After already earning five SOCAN Awards and 10 Billboard Music Awards in 2021, The Weeknd continued his winning streak with five honours at the 50th annual JUNO Awards, where he took home the trophies for Songwriter of the Year (alongside co-writers Ahmad “Belly” Balshe and Jason “Daheala” Quenneville), presented by SOCAN Interim CEO Jennifer Brown, as well as Single (for “Blinding Lights”), Contemporary R&B Recording, Album (both for his After Hours album), and Artist Of the Year.
Concert music composer Samy Moussa won Classical Composition of the Year, for his Violin Concerto Adrano. Louis-Jean Cormier earned the award for Francophone Album of the Year (for Quand la nuit tombe), while his fellow Montrealer KAYTRANADA won in the Dance Recording of the Year (for his Bubba album, after already taking home three 2021 Grammy Awards). L’Orchestre symphonique de Montréal, conducted by Kent Nagano, featuring Andrew Wan, earned the honour for Classical Album of the Year: Large Ensemble (for Works for Violin and Orchestra).
WondaGurl won as Producer of the Year, the first Black female to ever earn that honour, and one of only six female producers to do so in the history of the JUNOs. Leela Gilday earned the Indigenous Artist Or Group Of The Year Award, while Tenille Townes won Country Album of the Year (for The Lemonade Stand). Savannah Ré earned the Traditional R&B/Soul Recording of the Year, for ”Solid,” while JP Saxe was recognized as the Breakthrough Artist of the Year, and Shawn Mendes won the Fan Choice Award.

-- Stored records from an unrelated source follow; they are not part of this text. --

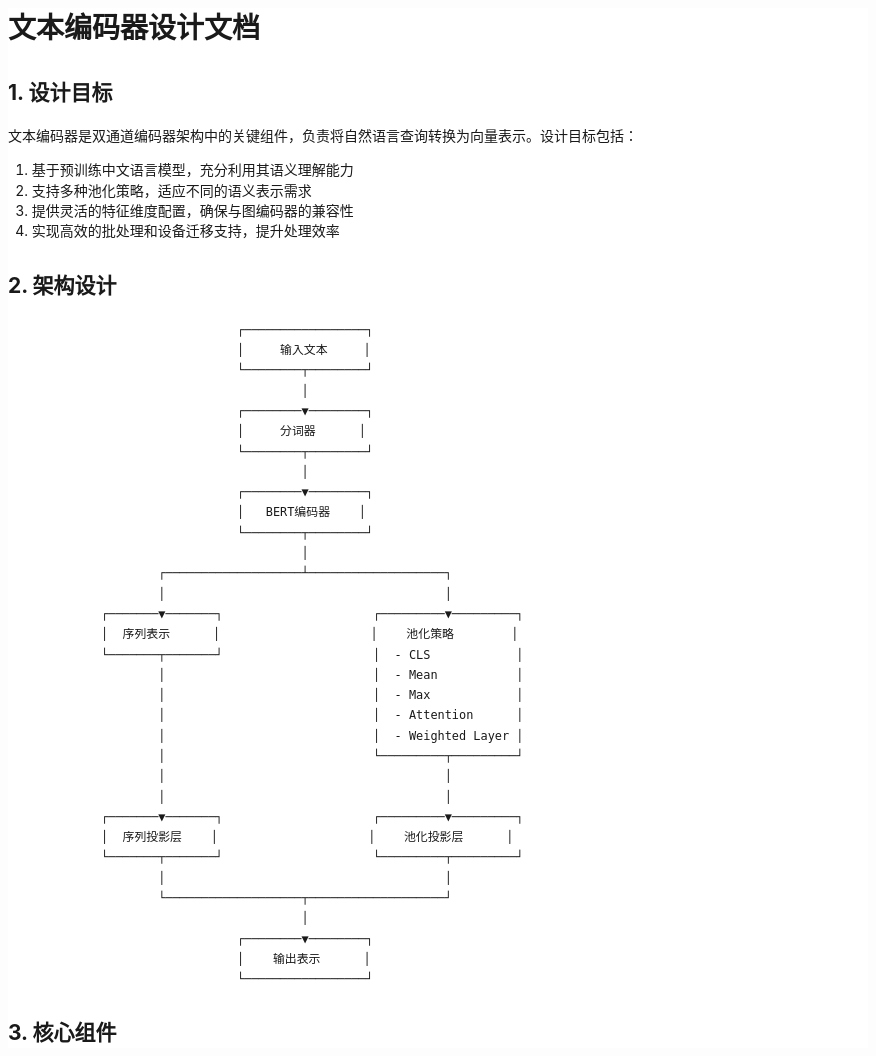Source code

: # 文本编码器设计文档

## 1. 设计目标

文本编码器是双通道编码器架构中的关键组件，负责将自然语言查询转换为向量表示。设计目标包括：

1. 基于预训练中文语言模型，充分利用其语义理解能力
2. 支持多种池化策略，适应不同的语义表示需求
3. 提供灵活的特征维度配置，确保与图编码器的兼容性
4. 实现高效的批处理和设备迁移支持，提升处理效率

## 2. 架构设计

```
                                ┌─────────────────┐
                                │     输入文本     │
                                └────────┬────────┘
                                         │
                                ┌────────▼────────┐
                                │     分词器      │
                                └────────┬────────┘
                                         │
                                ┌────────▼────────┐
                                │   BERT编码器    │
                                └────────┬────────┘
                                         │
                     ┌───────────────────┴───────────────────┐
                     │                                       │
             ┌───────▼───────┐                     ┌─────────▼─────────┐
             │  序列表示      │                     │    池化策略        │
             └───────┬───────┘                     │  - CLS            │
                     │                             │  - Mean           │
                     │                             │  - Max            │
                     │                             │  - Attention      │
                     │                             │  - Weighted Layer │
                     │                             └─────────┬─────────┘
                     │                                       │
                     │                                       │
             ┌───────▼───────┐                     ┌─────────▼─────────┐
             │  序列投影层    │                     │    池化投影层      │
             └───────┬───────┘                     └─────────┬─────────┘
                     │                                       │
                     └───────────────────┬───────────────────┘
                                         │
                                ┌────────▼────────┐
                                │    输出表示      │
                                └─────────────────┘
```

## 3. 核心组件
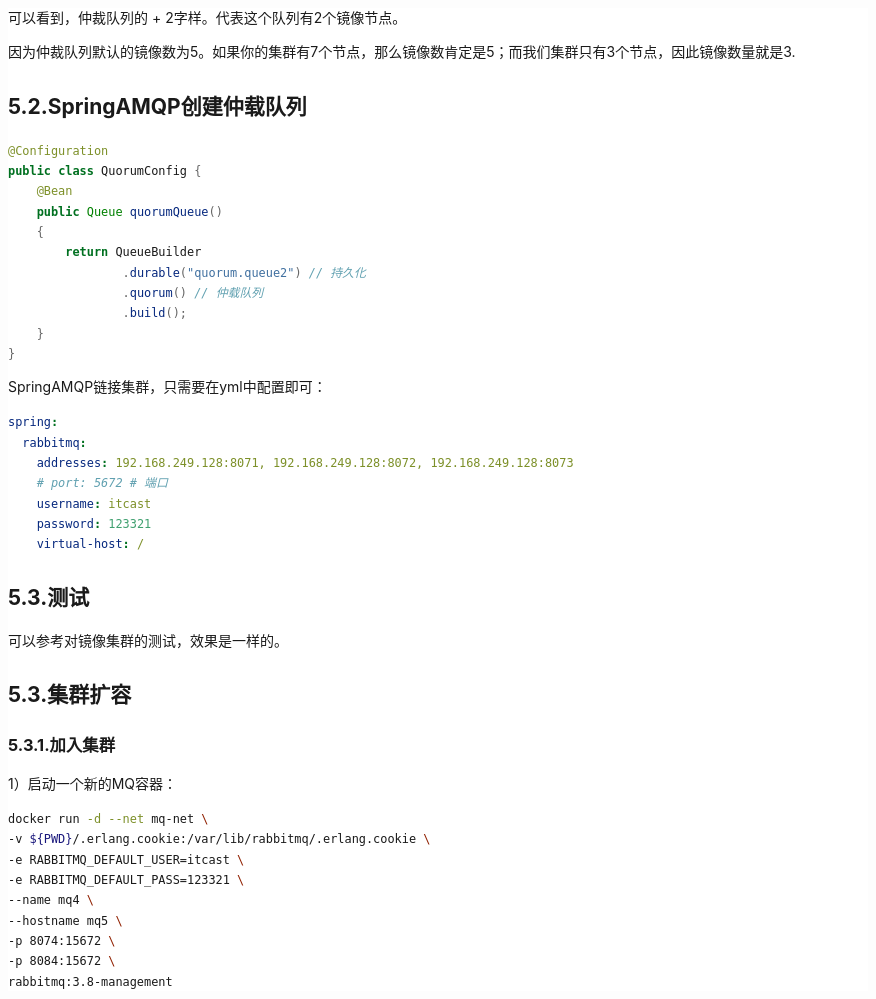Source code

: 可以看到，仲裁队列的 + 2字样。代表这个队列有2个镜像节点。

因为仲裁队列默认的镜像数为5。如果你的集群有7个节点，那么镜像数肯定是5；而我们集群只有3个节点，因此镜像数量就是3.



## 5.2.SpringAMQP创建仲载队列

```java
@Configuration
public class QuorumConfig {
    @Bean
    public Queue quorumQueue()
    {
        return QueueBuilder
                .durable("quorum.queue2") // 持久化
                .quorum() // 仲载队列
                .build();
    }
}
```

SpringAMQP链接集群，只需要在yml中配置即可：

```yml
spring:
  rabbitmq:
    addresses: 192.168.249.128:8071, 192.168.249.128:8072, 192.168.249.128:8073
    # port: 5672 # 端口
    username: itcast
    password: 123321
    virtual-host: /
```



## 5.3.测试

可以参考对镜像集群的测试，效果是一样的。

## 5.3.集群扩容

### 5.3.1.加入集群

1）启动一个新的MQ容器：

```sh
docker run -d --net mq-net \
-v ${PWD}/.erlang.cookie:/var/lib/rabbitmq/.erlang.cookie \
-e RABBITMQ_DEFAULT_USER=itcast \
-e RABBITMQ_DEFAULT_PASS=123321 \
--name mq4 \
--hostname mq5 \
-p 8074:15672 \
-p 8084:15672 \
rabbitmq:3.8-management
```
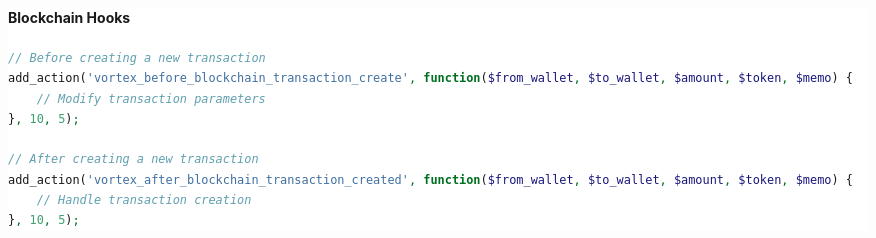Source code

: #### Blockchain Hooks

```php
// Before creating a new transaction
add_action('vortex_before_blockchain_transaction_create', function($from_wallet, $to_wallet, $amount, $token, $memo) {
    // Modify transaction parameters
}, 10, 5);

// After creating a new transaction
add_action('vortex_after_blockchain_transaction_created', function($from_wallet, $to_wallet, $amount, $token, $memo) {
    // Handle transaction creation
}, 10, 5);
```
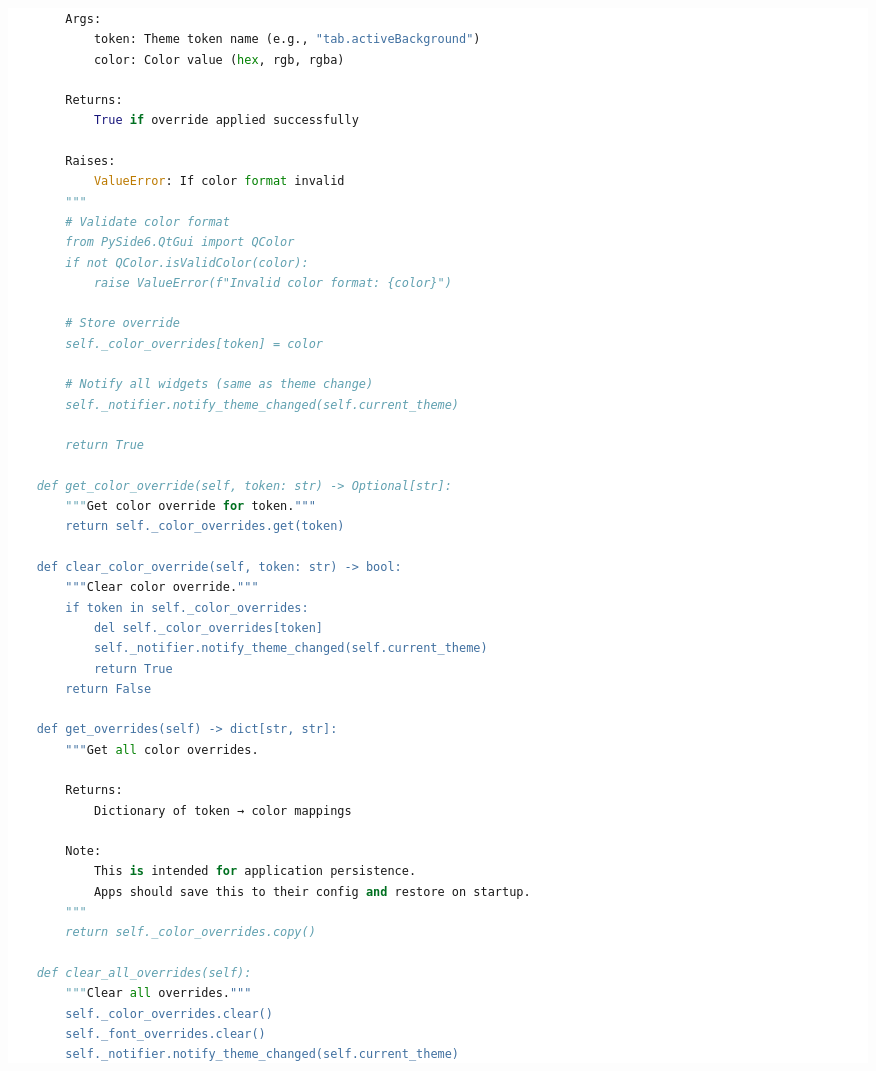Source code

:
 ```python
        Args:
            token: Theme token name (e.g., "tab.activeBackground")
            color: Color value (hex, rgb, rgba)

        Returns:
            True if override applied successfully

        Raises:
            ValueError: If color format invalid
        """
        # Validate color format
        from PySide6.QtGui import QColor
        if not QColor.isValidColor(color):
            raise ValueError(f"Invalid color format: {color}")

        # Store override
        self._color_overrides[token] = color

        # Notify all widgets (same as theme change)
        self._notifier.notify_theme_changed(self.current_theme)

        return True

    def get_color_override(self, token: str) -> Optional[str]:
        """Get color override for token."""
        return self._color_overrides.get(token)

    def clear_color_override(self, token: str) -> bool:
        """Clear color override."""
        if token in self._color_overrides:
            del self._color_overrides[token]
            self._notifier.notify_theme_changed(self.current_theme)
            return True
        return False

    def get_overrides(self) -> dict[str, str]:
        """Get all color overrides.

        Returns:
            Dictionary of token → color mappings

        Note:
            This is intended for application persistence.
            Apps should save this to their config and restore on startup.
        """
        return self._color_overrides.copy()

    def clear_all_overrides(self):
        """Clear all overrides."""
        self._color_overrides.clear()
        self._font_overrides.clear()
        self._notifier.notify_theme_changed(self.current_theme)
```
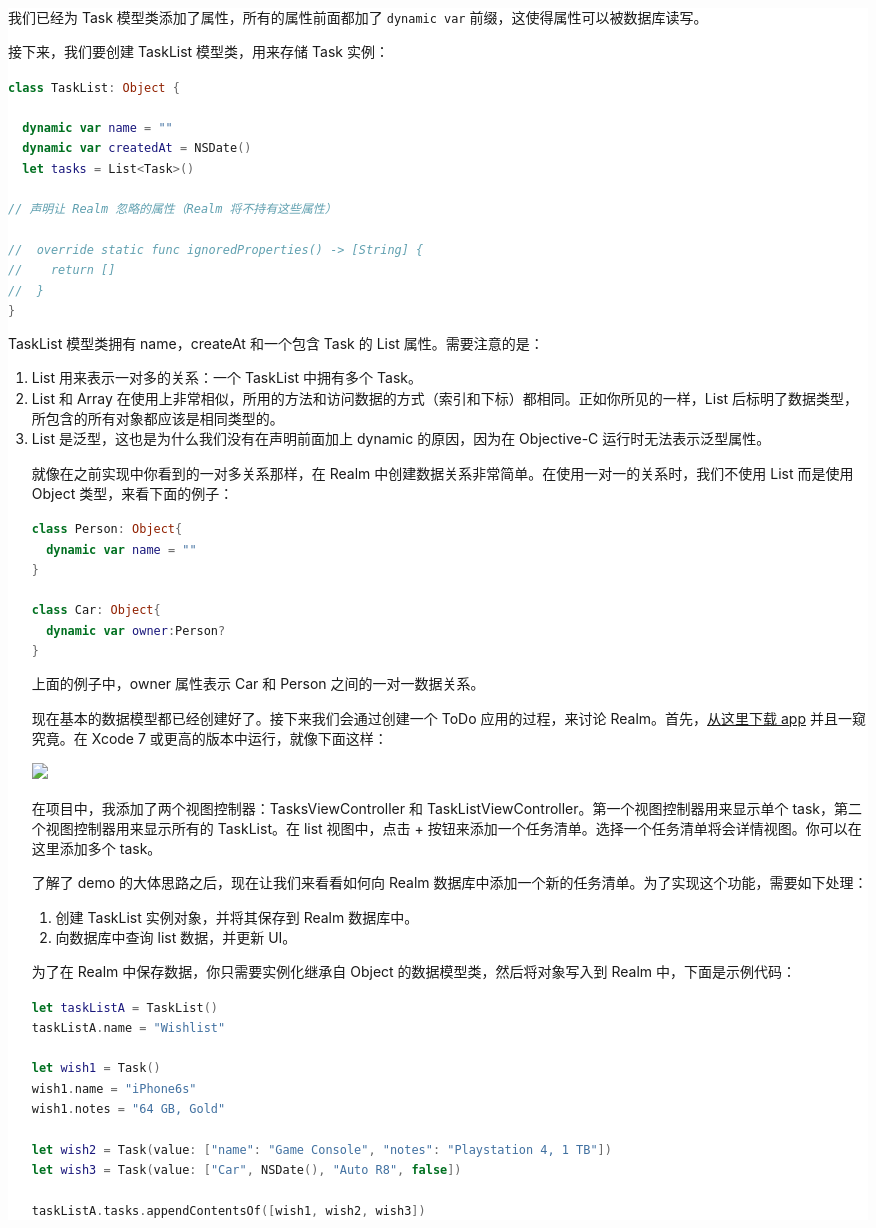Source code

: 我们已经为 Task 模型类添加了属性，所有的属性前面都加了 `dynamic var` 前缀，这使得属性可以被数据库读写。

接下来，我们要创建 TaskList 模型类，用来存储 Task 实例：

```swift
class TaskList: Object {
    
  dynamic var name = ""
  dynamic var createdAt = NSDate()
  let tasks = List<Task>()
    
// 声明让 Realm 忽略的属性（Realm 将不持有这些属性）
    
//  override static func ignoredProperties() -> [String] {
//    return []
//  }
}
```

TaskList 模型类拥有 name，createAt 和一个包含 Task 的 List 属性。需要注意的是：

1. List<Object> 用来表示一对多的关系：一个 TaskList 中拥有多个 Task。
2. List 和 Array 在使用上非常相似，所用的方法和访问数据的方式（索引和下标）都相同。正如你所见的一样，List 后标明了数据类型，所包含的所有对象都应该是相同类型的。
3. List<T> 是泛型，这也是为什么我们没有在声明前面加上 dynamic 的原因，因为在 Objective-C 运行时无法表示泛型属性。

就像在之前实现中你看到的一对多关系那样，在 Realm 中创建数据关系非常简单。在使用一对一的关系时，我们不使用 List<T> 而是使用 Object 类型，来看下面的例子：

```swift
class Person: Object{
  dynamic var name = ""
}
 
class Car: Object{
  dynamic var owner:Person?
}
```

上面的例子中，owner 属性表示 Car 和 Person 之间的一对一数据关系。

现在基本的数据模型都已经创建好了。接下来我们会通过创建一个 ToDo 应用的过程，来讨论 Realm。首先，[从这里下载 app](https://github.com/hossamghareeb/realmtasks) 并且一窥究竟。在 Xcode 7 或更高的版本中运行，就像下面这样：

![](http://www.appcoda.com/wp-content/uploads/2015/10/realm-todo-list-app-1024x661.png)

在项目中，我添加了两个视图控制器：TasksViewController 和 TaskListViewController。第一个视图控制器用来显示单个 task，第二个视图控制器用来显示所有的 TaskList。在 list 视图中，点击 + 按钮来添加一个任务清单。选择一个任务清单将会详情视图。你可以在这里添加多个 task。

了解了 demo 的大体思路之后，现在让我们来看看如何向 Realm 数据库中添加一个新的任务清单。为了实现这个功能，需要如下处理：

1. 创建 TaskList 实例对象，并将其保存到 Realm 数据库中。
2. 向数据库中查询 list 数据，并更新 UI。

为了在 Realm 中保存数据，你只需要实例化继承自 Object 的数据模型类，然后将对象写入到 Realm 中，下面是示例代码：

```swift
let taskListA = TaskList()
taskListA.name = "Wishlist"
        
let wish1 = Task()
wish1.name = "iPhone6s"
wish1.notes = "64 GB, Gold"
        
let wish2 = Task(value: ["name": "Game Console", "notes": "Playstation 4, 1 TB"])
let wish3 = Task(value: ["Car", NSDate(), "Auto R8", false])
 
taskListA.tasks.appendContentsOf([wish1, wish2, wish3])
```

The Opening Night Awards, on June 4, featured six performances, including a striking and powerful poem and two-song medley from Rap Recording of the Year winner TOBi; a captivating three-song medley from Reggae Recording of the Year nominees Ammoye, Kirk Diamond, and this year’s winner, TÖME; a special collaboration of catchy songs from Country Album of the Year nominees Lindsay Ell and MacKenzie Porter; some guitar-and-drums prog-rock from Breakthrough Group of the Year winners, the duo Crown Lands; and a hard-rockin’ song from 2020/2021 Allan Slaight JUNO Master Class short listers MONOWHALES.
The Broadcast Awards, on June 6, featured a super-high-energy performance honouring 30 years of rap music at the JUNOs, with an intro from Michie Mee, a rapid-fire narrative history from Kardinal Offishall, and songs from Maestro Fresh Wes, Kardinal himself with Jully Black, NAV, and a poetic outro from Haviah Mighty; William Prince and Serena Ryder singing a moving version of his song “The Spark”; a stylized, music-video-like performance of a two-song medley from Jessie Reyez; Humanitarian Award recipients The Tragically Hip playing with Leslie Feist in the Toronto’s Massey Hall, still under renovation; and performances from Justin Bieber, and Tate McRae with Ali Gatie. Jann Arden was inducted into the Canadian Music Hall of Fame, and talked about how music became everything to her, saying, “Music is magic, music is unbelievably special, and important to human life.”
The JUNO Songwriters’ Circle, known as “the jewel of JUNO week,” was presented by SOCAN on June 5, in between the awards nights, and featured host Jim Cuddy sharing songs and stories with Deborah Cox, Dan Hill, Carole Pope, and Leah Fay and Peter Dreimanis from July Talk.
Cuddy talked about writing “Good News” when he noticed people being kinder to each other at the outset of the pandemic, and praised CanCon regulations for allowing “Try” to become a hit song for Blue Rodeo. Deborah Cox discussed her love/hate relationship with songwriting, getting signed directly in the U.S. by legendary music-industry titan Clive Davis, and applied her spine-tingling voice to her song, “Where Do We Go From Here?” Dan Hill recalled his 19-year-old self, unrecorded, turning down the legendary Harry Belafonte for a cover of his song, “You Make Me Want to Be a Father,” because he knew it was strong enough that he had to save it for his own debut. Fay and Dreimanis talked about the need to challenge your love every day, and performed a hushed, shining rendition of “Good Enough.” Carole Pope discussed the rock musical at which she’s working away, Attitude, and played a song from it, “Viral,” that cleverly plays the meaning of the word today against its significance during the AIDS epidemic of the 1980s.